Hello World,

So there are a ton of articles out there on the theory of Reinforcement Learning, but very few with an actual application. I watched a few lectures from Berkley, and read a few articles by NVidia and thought, “Well, lets just give this a shot”. 8 hours later, this is what I had.

Herby V1 simply learns to go forward as much as possible while avoiding obstacles.

**Lets start with the hardware.**

You can see it is clearly 90% cardboard and super glue. Really, you don’t need to spend a ton of money to build something smart. Just start building and see where you can get with what you have on hand. The bill of materials for this are:

- Arduino Uno
- 4 HC-SR04 Distance Sensors
- 2 Continuous Rotation Servos
- 1 Battery Pack
- Cardboard
- Super Glue
- Left over robot chassis from some arduino robotics kit I bought a year ago.

Total cost, I had everything on hand, so free. The key limiting factor in this hardware build out is actually not the brains, its the mechanics. Two continuous rotation servos for drive ends up not being optimal. It learns, which solves the issue of tuning which one has a bit more power, but pushing the degrees per documentation to force a specific amount of spin does not actually work, and each motor is a little different, so slightly more/less power on each wheel. The Arduino is actually more than capable of on the fly machine learning to my surprise, v2 will push this device even harder.

**Reinforcement Learning Refresher**

The basics of reinforcement learning are do something bad, get punished, do something good, get a reward. The cumulative effect of these rewards/punishments is what we want to optimize. Nvidia’s blog has a great reference for learning to ride a bicycle as well as more deep sci-ency explanations.

So how do we take all this Q-Value and Value Function and State Pairs talk and make something real out of it? At the end of the day its quite simple. You simply need to define these 3 things.

- What actions can the robot make?
- What is the current state of the environment?
- What does the robot get rewarded/punished for?
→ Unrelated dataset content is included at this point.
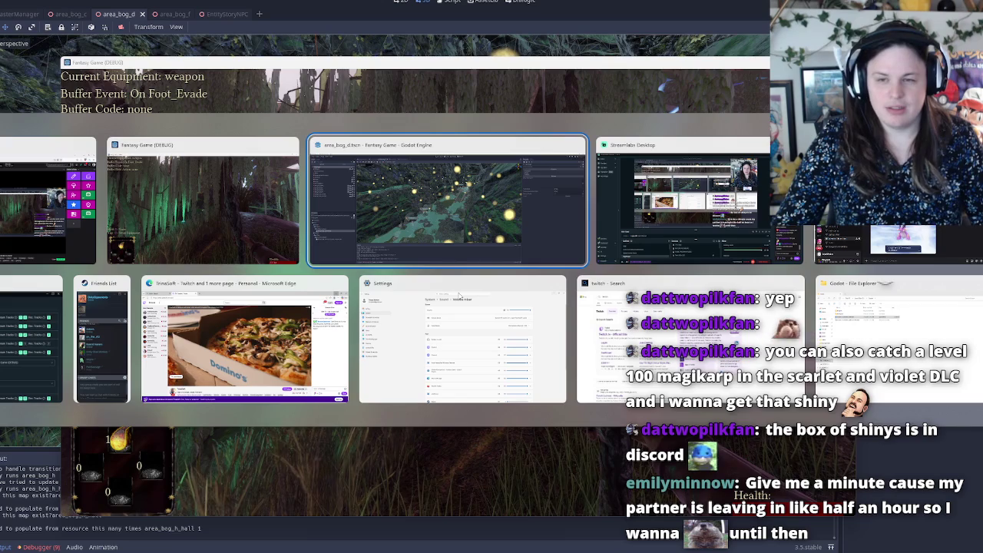
{"action": "key", "text": "Escape"}
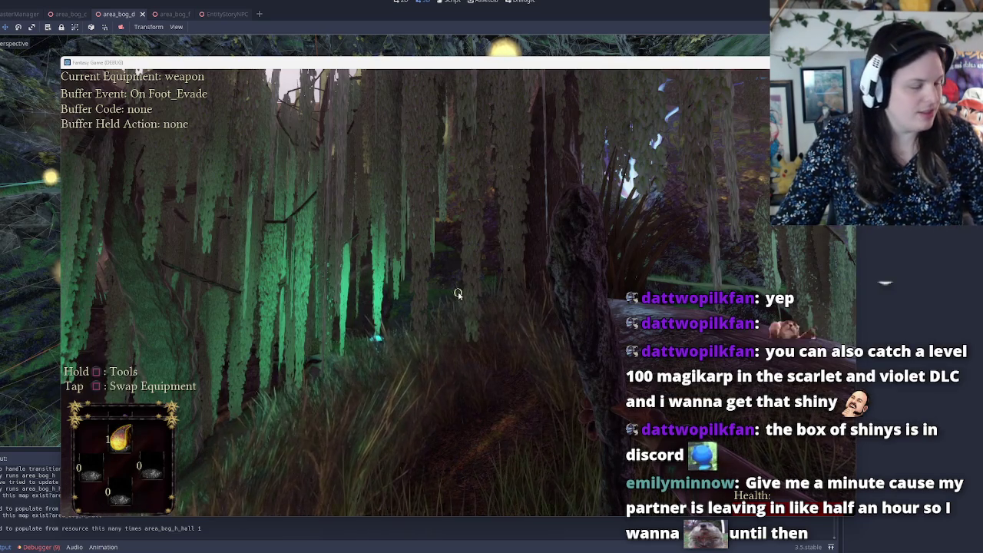
{"action": "mouse_move", "coordinate": [584, 548]}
Herby v1 can only turn left, right or go full forward. (Actions). The environment is defined as during the previous loop state, what were the distances from the 3 sensors, and what action did we take? (States). +1 reward for forward, +.5 for left or right motion. -2 for getting to close to objects. (Rewards).
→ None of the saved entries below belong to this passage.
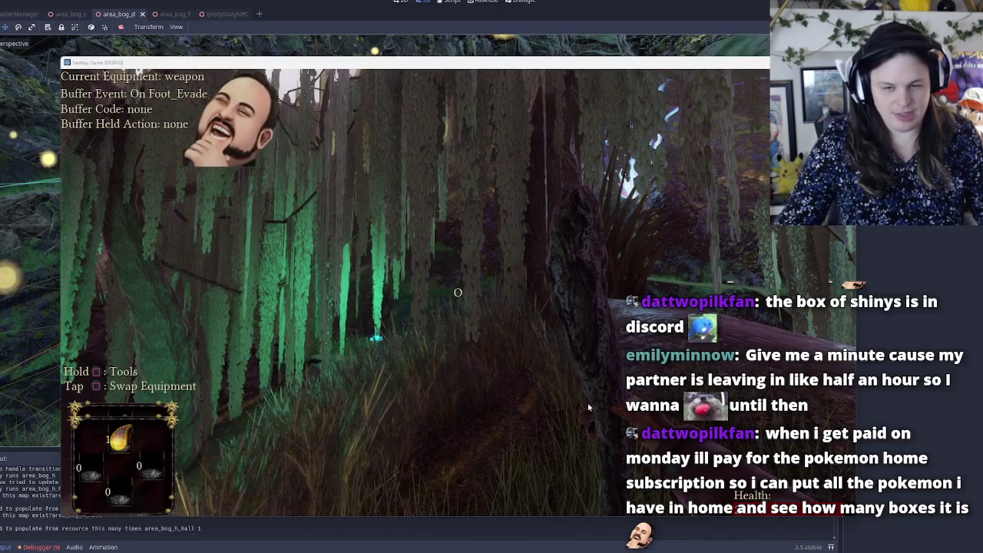
{"action": "left_click", "coordinate": [587, 403]}
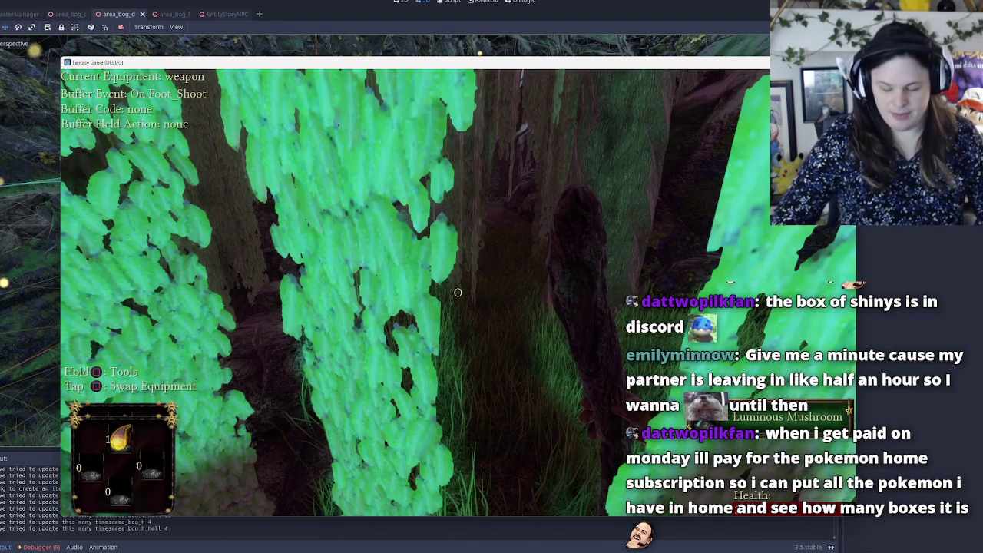
In Discord, enlarge the posted shiny Pokémon screenshots and advance to the next one.
{"action": "key", "text": "alt+Tab"}
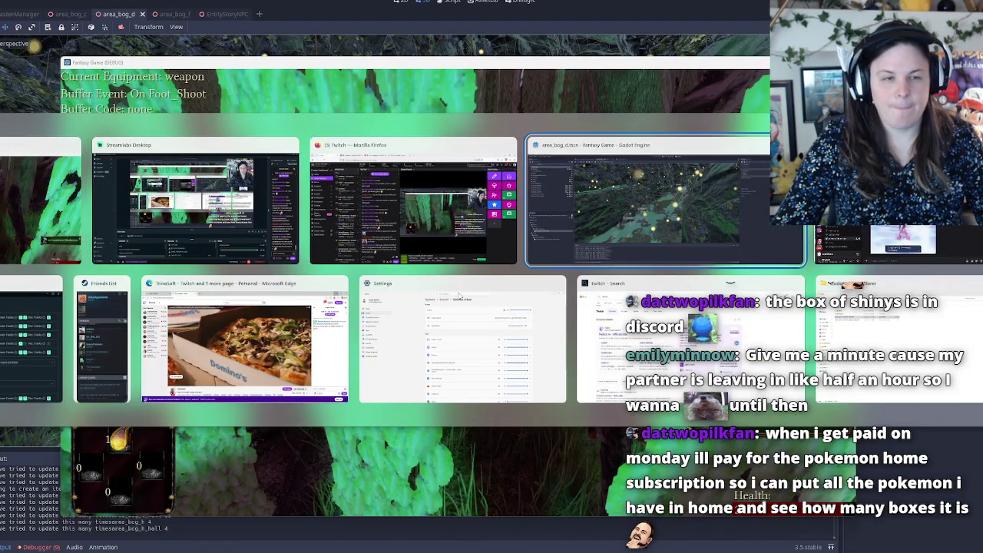
{"action": "key", "text": "Escape"}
So how does this actually work? Its quite simple. Given our previous state, predict the potential reward from each action. Take the action with the greatest predicted reward. The learning comes in where we calculate the current state after our decision is made, calculate our actual reward for the given decision, and then use that as our y actual to update our supervised ML model. The ML model works as a stochastic gradient descent in this case.

The model I chose for Herby V1 is a simple Linear Regression. It predicts the value of each reward with literally the simplest form of a Linear Regression. The code for Herby V1 has been open sourced and can be found here. Primary work will likely happen on the Fort Lauderdale ML UG github once I get added.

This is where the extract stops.